À leur arrivée, une foule est assemblée devant l’entrée du club « L’As de pique » :
– C’est quoi ce moulon là-bas ?
– Ô regarde moi ça ! C’est Mimile, il ne tient plus debout tout seul. Il est complètement empégué ce jobastre ! Avec cette chaleur, il va caner ! Et en plus il chiale comme une madeleine.
– Il a voulu chaler Polo sur son vélo et ils sont tombés ! Lance quelqu’un.
– Ce matin, ils voulaient descendre en métro. Quand ils ont vu qu’ils étaient tous esquichés comme des sardines, Mimile a voulu prendre son vélo… rond comme une queue de pelle, voilà le résultat !
– Peuchère, l’a pas fait esprès!
– Ô bonne mère ! C’est sa femme qui va pas être ravie.
– De toute façon, elle marronne tout le temps !
– Ça c’est bien vrai. On va l’entendre jusqu’à l’an Pèbre !
Et la foule se disperse, indifférente au malheur de Mimile et Polo…
C’était une situation rocambolesque ; Une gourmandine hurluberlue s’ennuyait comme un crouton de pain derrière une malle. Elle en avait sa claque de cette vie de patachon. Entre tartempion celui qui yoyotait de la touffe, provoquait des embrouillaminis, en contant fleurette à la pépée avec qui il batifolait mais qui était à couteaux tirés avec les autres morues du bouge, au coin de la rue. C’était du délire ! Mais comment plier bagages et prendre la clef des champs ?
Saperlipopette brama le quidam les nerfs en pelote, ce zig va pas dégager la rue ? Ca fait une plombe que je poireaute dans ma chignole en plein cagnard.

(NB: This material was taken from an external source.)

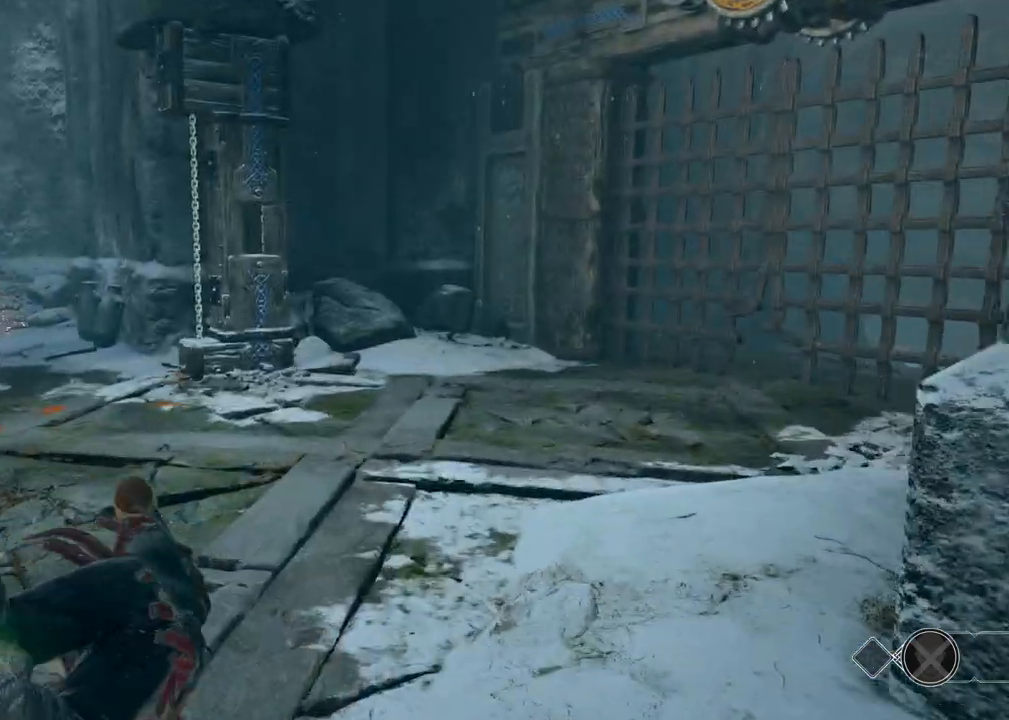
{"keys": ["d", "w"], "mouse": [], "events": [[300, "d", "down"]]}
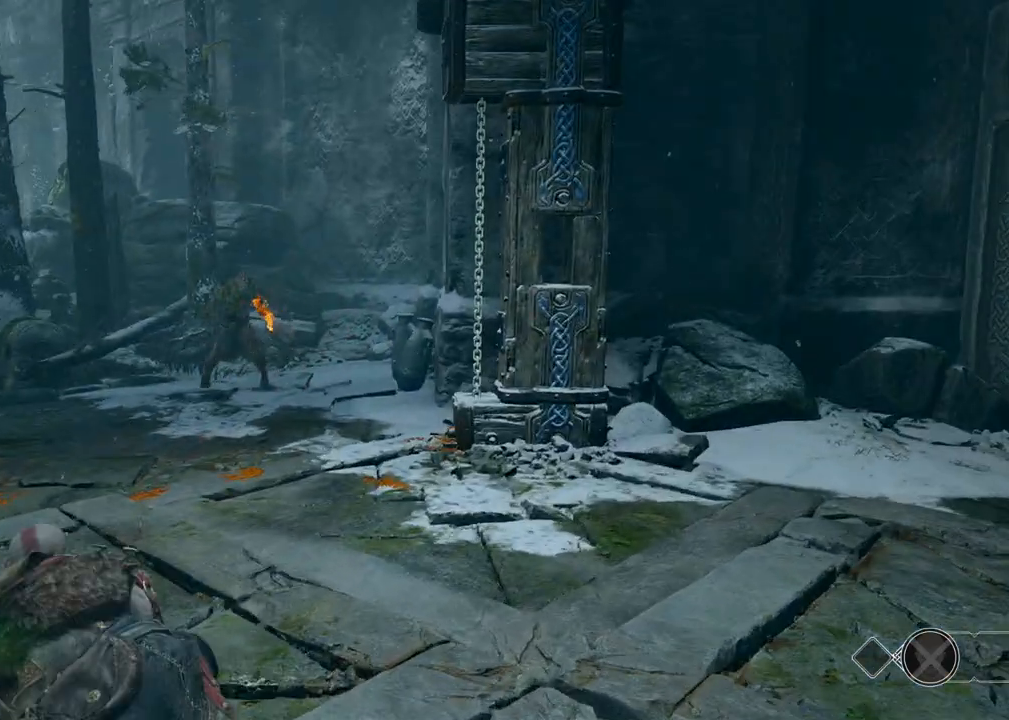
{"keys": ["ctrl", "d"], "mouse": [], "events": [[83, "w", "up"], [200, "ctrl", "down"], [233, "mouse_left", "down"], [300, "mouse_left", "up"], [367, "mouse_left", "down"], [433, "mouse_left", "up"]]}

Il se mit à traiter le casse bonbons de tous les noms :
paltroquet, goujat, j’en passe et meilleures
C’était le jour où nous pendions la crémaillère. Un type est arrivé, collet monté. Je faillis prendre mes cliques et mes claques. Mon coeur battait la chamade. Il venait faire son inventaire et saisir. Je me dis dans mon for intérieur, il va faire un carton, alors que tous n’étaient pas déballés. Nous étions en liesse et subitement, le pignon sur rue a jeté un froid.
En cinq sec, nous l’envoyâmes aux pelotes. Nous lui fîmes comprendre qu’il était à côté de la plaque. Nous lui avons coupé le sifflet. Au tiercé nous avions fait un tabac.
Il est reparti : « Au temps pour moi, dit-il ! »
Dès potron-minet, je suis partie faire mon jogging.
Bon, pas de quoi en faire tout un pataquès non plus… parce que tout le monde s’en bat l’œil !
Ça ne vaut pas tripette !
J’enfile ma gabardine, chausse mes snowboots, mets mon bada et je file chercher le bricheton…
Pas le temps de vous « raconter des carabistouilles », il ma faut filer « à fond les ballons » à mon rencard, en prenant garde de ne pas me « casser la margoulette ».